* _Reading passage_
>> START
# fibafuse banjo



## icerock drywall (Nov 13, 2010)

working on my auto feed mud banjo with fibafuse tape holder to keep the fiba from getting my lungs.


----------



## Kiwiman (Jun 14, 2008)

:thumbup:


----------



## Sir Mixalot (Jan 7, 2008)

Good one Ice! :clap:


----------



## machinemud (Jul 21, 2010)

icerock drywall said:


> working on my auto feed mud banjo with fibafuse tape holder to keep the fiba from getting my lungs.


That is cool ice ! Try to create an auto-cutter for the homax !


----------



## icerock drywall (Nov 13, 2010)

the end cap...time for the welder


----------



## Kiwiman (Jun 14, 2008)

Careful not to make it too heavy Ice.


----------



## icerock drywall (Nov 13, 2010)

Kiwiman said:


> Careful not to make it too heavy Ice.


its not...thanks


----------



## icerock drywall (Nov 13, 2010)

this one is my dry bango...but my new one will do both


----------



## icerock drywall (Nov 13, 2010)

machinemud said:


> That is cool ice ! Try to create an auto-cutter for the homax !


I will work on that ...:yes:


----------



## icerock drywall (Nov 13, 2010)

if this could hold mud and a roll of tape


----------



## icerock drywall (Nov 13, 2010)

when I dry tape I run a LITTLE water in my banjo...keeps fibas wet...

I think its time to play:yes:


----------



## icerock drywall (Nov 13, 2010)

Kiwiman said:


> Careful not to make it too heavy Ice.


its made from thin aluminium:yes:


----------



## icerock drywall (Nov 13, 2010)

bad news ...the ff is so strong it cut a hole in the banjo there the tape comes outlooks like I need to make a new one and scrap the homex the plastic cover.


----------



## Kiwiman (Jun 14, 2008)

icerock drywall said:


> bad news ...the ff is so strong it cut a hole in the banjo there the tape comes outlooks like I need to make a new one and scrap the homex the plastic cover.


It's taking a long time to cut through my aluminium banjo Ice so maybe try putting a protective strip of metal where it's cutting the homax.


----------



## icerock drywall (Nov 13, 2010)

Kiwiman said:


> It's taking a long time to cut through my aluminium banjo Ice so maybe try putting a protective strip of metal where it's cutting the homax.


I will be doing that ...thanks. I think I need to make it so I can replace it. also need to find some new gloves...that ff is some crazy stuff.


----------



## intersound2005 (Dec 8, 2013)

I ran a whole roll of ff through my homax and it kept bunching up and wanting to tear coming out. I like the stuff but wont try angles with it again.


----------



## icerock drywall (Nov 13, 2010)

intersound2005 said:


> I ran a whole roll of ff through my homax and it kept bunching up and wanting to tear coming out. I like the stuff but wont try angles with it again.


you need to change your tip...start off with the black spacer and sand it down it cuts the ff...here is what my tip looks like


----------
>> END
* _Dataset content_
>> START
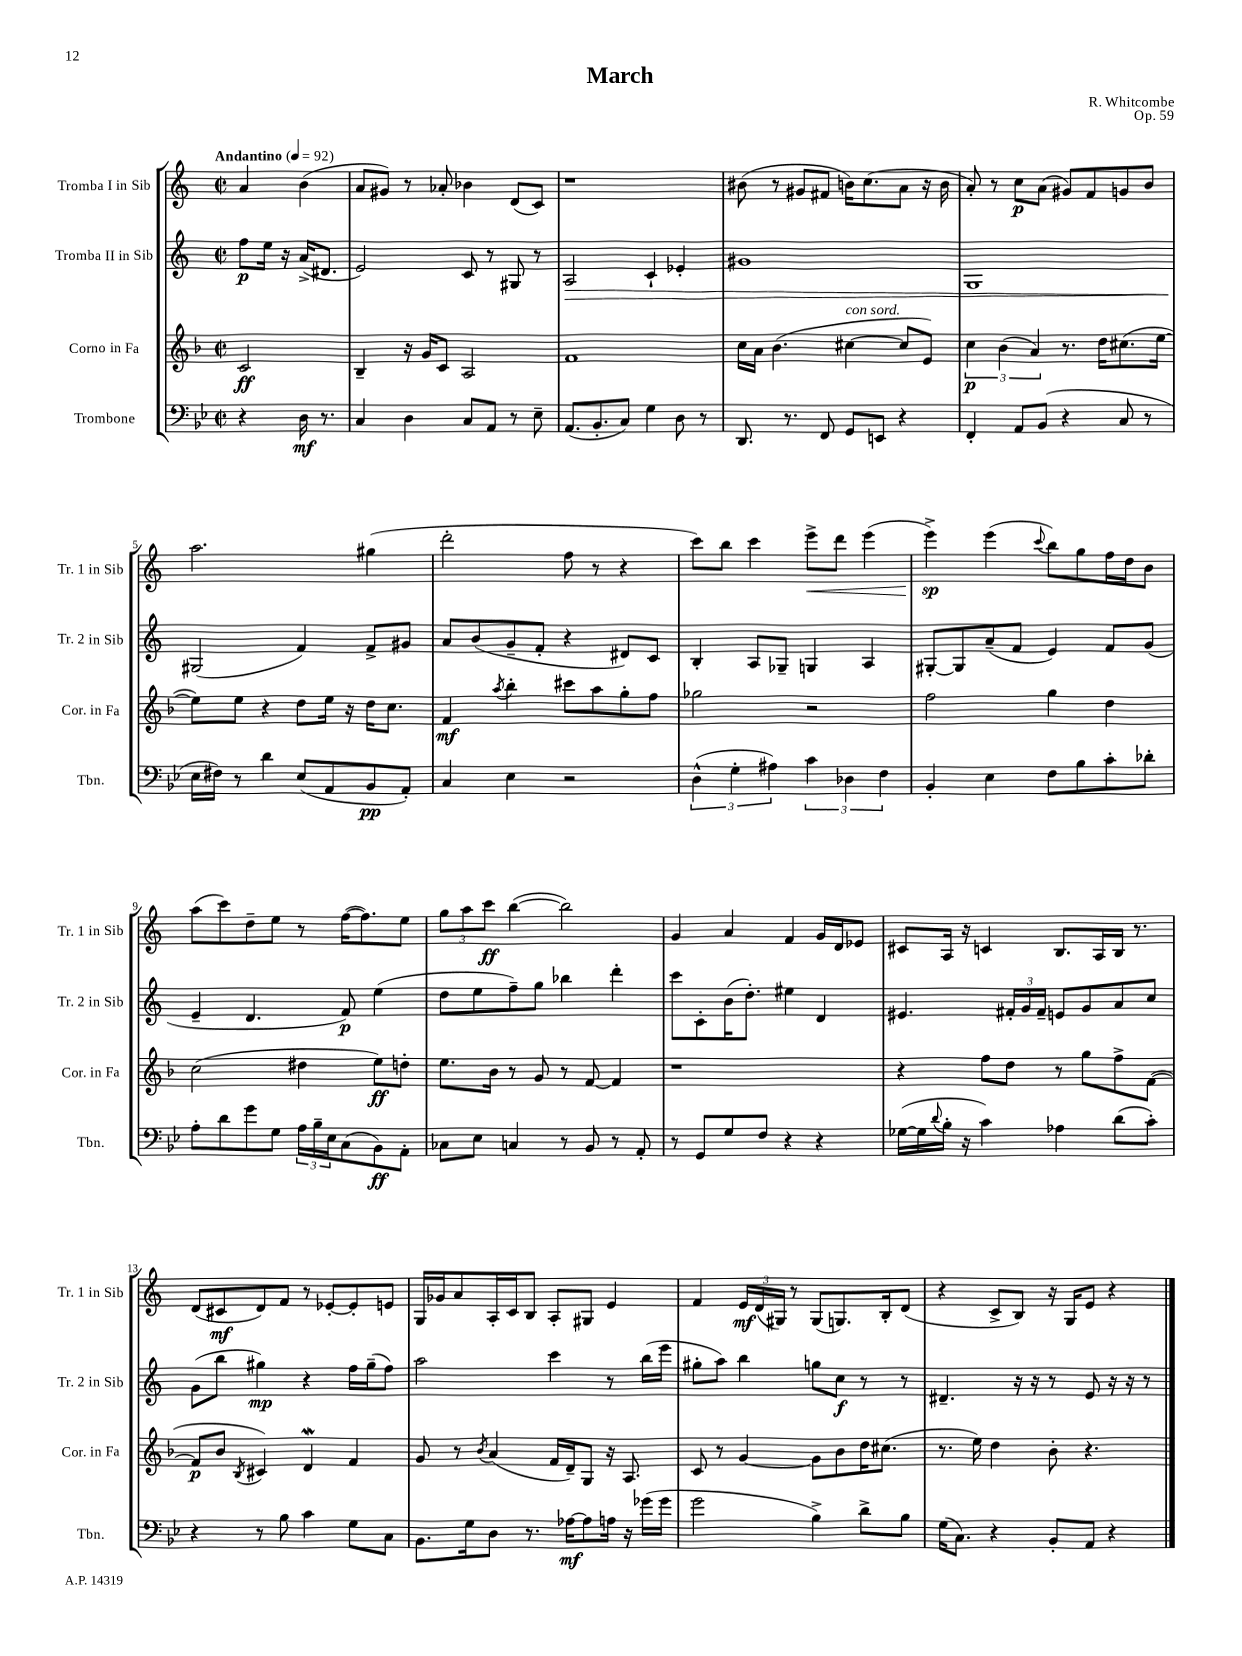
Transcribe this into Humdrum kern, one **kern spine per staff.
>> END
* _Written problem 1_
Name every username that has a post in the fibafuse banjo thread.
* _Written problem 2_
Using the fibafuse banjo thread, mark each statement yes or no and quote the words that decide it: (a) icerock drywall's banjo is made from thin aluminium. (b) intersound2005 plans to try angles with fibafuse again. (c) Kiwiman suggests putting a protective strip of plastic where the tape is cutting.
* _Written problem 3_
Summarize the fibafuse banjo thread in two sentences.

* _Response 1_
icerock drywall, Kiwiman, Sir Mixalot, machinemud, intersound2005

* _Response 2_
(a) Yes: "its made from thin aluminium"
(b) No: "wont try angles with it again"
(c) No: "a protective strip of metal"

* _Response 3_
icerock drywall builds an auto-feed mud banjo from thin aluminium with a fibafuse tape holder, then reports that the fibafuse cut a hole in the banjo where the tape comes out. Kiwiman suggests a protective strip of metal at that spot, and when intersound2005 says the tape kept bunching up and tearing in a homax, icerock drywall advises changing the tip by starting with the black spacer and sanding it down.